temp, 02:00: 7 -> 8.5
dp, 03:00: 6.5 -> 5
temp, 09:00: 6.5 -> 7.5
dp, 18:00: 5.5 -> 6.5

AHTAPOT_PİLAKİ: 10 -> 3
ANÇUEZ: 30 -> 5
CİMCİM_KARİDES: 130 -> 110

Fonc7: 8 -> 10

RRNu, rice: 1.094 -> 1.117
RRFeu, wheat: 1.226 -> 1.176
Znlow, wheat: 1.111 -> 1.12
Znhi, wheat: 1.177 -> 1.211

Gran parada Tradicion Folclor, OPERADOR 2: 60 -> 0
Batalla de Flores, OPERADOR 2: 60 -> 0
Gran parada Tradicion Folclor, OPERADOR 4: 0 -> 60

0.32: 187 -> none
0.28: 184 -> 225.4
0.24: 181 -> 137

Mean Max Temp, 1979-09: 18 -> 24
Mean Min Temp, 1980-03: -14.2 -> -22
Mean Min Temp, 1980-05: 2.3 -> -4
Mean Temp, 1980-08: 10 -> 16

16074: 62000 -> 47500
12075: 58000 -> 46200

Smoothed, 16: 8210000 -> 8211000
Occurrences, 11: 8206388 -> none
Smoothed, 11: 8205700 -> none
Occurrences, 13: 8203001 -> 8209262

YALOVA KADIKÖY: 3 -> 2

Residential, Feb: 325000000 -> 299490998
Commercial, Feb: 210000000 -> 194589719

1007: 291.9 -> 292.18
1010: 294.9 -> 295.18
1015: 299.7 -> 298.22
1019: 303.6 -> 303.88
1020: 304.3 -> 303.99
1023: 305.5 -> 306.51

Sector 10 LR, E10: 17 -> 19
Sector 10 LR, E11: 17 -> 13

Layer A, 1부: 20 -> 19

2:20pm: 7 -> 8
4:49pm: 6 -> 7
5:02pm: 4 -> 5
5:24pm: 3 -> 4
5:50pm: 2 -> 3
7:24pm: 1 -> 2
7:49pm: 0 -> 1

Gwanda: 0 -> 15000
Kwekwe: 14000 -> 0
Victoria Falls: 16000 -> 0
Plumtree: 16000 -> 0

^^^^

EXERCISE DIRECTIONS:
Return all of the entries exactly as written.

SOLUTION FOR THIS EXERCISE:
temp, 02:00: 7 -> 8.5
dp, 03:00: 6.5 -> 5
temp, 09:00: 6.5 -> 7.5
dp, 18:00: 5.5 -> 6.5

AHTAPOT_PİLAKİ: 10 -> 3
ANÇUEZ: 30 -> 5
CİMCİM_KARİDES: 130 -> 110

Fonc7: 8 -> 10

RRNu, rice: 1.094 -> 1.117
RRFeu, wheat: 1.226 -> 1.176
Znlow, wheat: 1.111 -> 1.12
Znhi, wheat: 1.177 -> 1.211

Gran parada Tradicion Folclor, OPERADOR 2: 60 -> 0
Batalla de Flores, OPERADOR 2: 60 -> 0
Gran parada Tradicion Folclor, OPERADOR 4: 0 -> 60

0.32: 187 -> none
0.28: 184 -> 225.4
0.24: 181 -> 137

Mean Max Temp, 1979-09: 18 -> 24
Mean Min Temp, 1980-03: -14.2 -> -22
Mean Min Temp, 1980-05: 2.3 -> -4
Mean Temp, 1980-08: 10 -> 16

16074: 62000 -> 47500
12075: 58000 -> 46200

Smoothed, 16: 8210000 -> 8211000
Occurrences, 11: 8206388 -> none
Smoothed, 11: 8205700 -> none
Occurrences, 13: 8203001 -> 8209262

YALOVA KADIKÖY: 3 -> 2

Residential, Feb: 325000000 -> 299490998
Commercial, Feb: 210000000 -> 194589719

1007: 291.9 -> 292.18
1010: 294.9 -> 295.18
1015: 299.7 -> 298.22
1019: 303.6 -> 303.88
1020: 304.3 -> 303.99
1023: 305.5 -> 306.51

Sector 10 LR, E10: 17 -> 19
Sector 10 LR, E11: 17 -> 13

Layer A, 1부: 20 -> 19

2:20pm: 7 -> 8
4:49pm: 6 -> 7
5:02pm: 4 -> 5
5:24pm: 3 -> 4
5:50pm: 2 -> 3
7:24pm: 1 -> 2
7:49pm: 0 -> 1

Gwanda: 0 -> 15000
Kwekwe: 14000 -> 0
Victoria Falls: 16000 -> 0
Plumtree: 16000 -> 0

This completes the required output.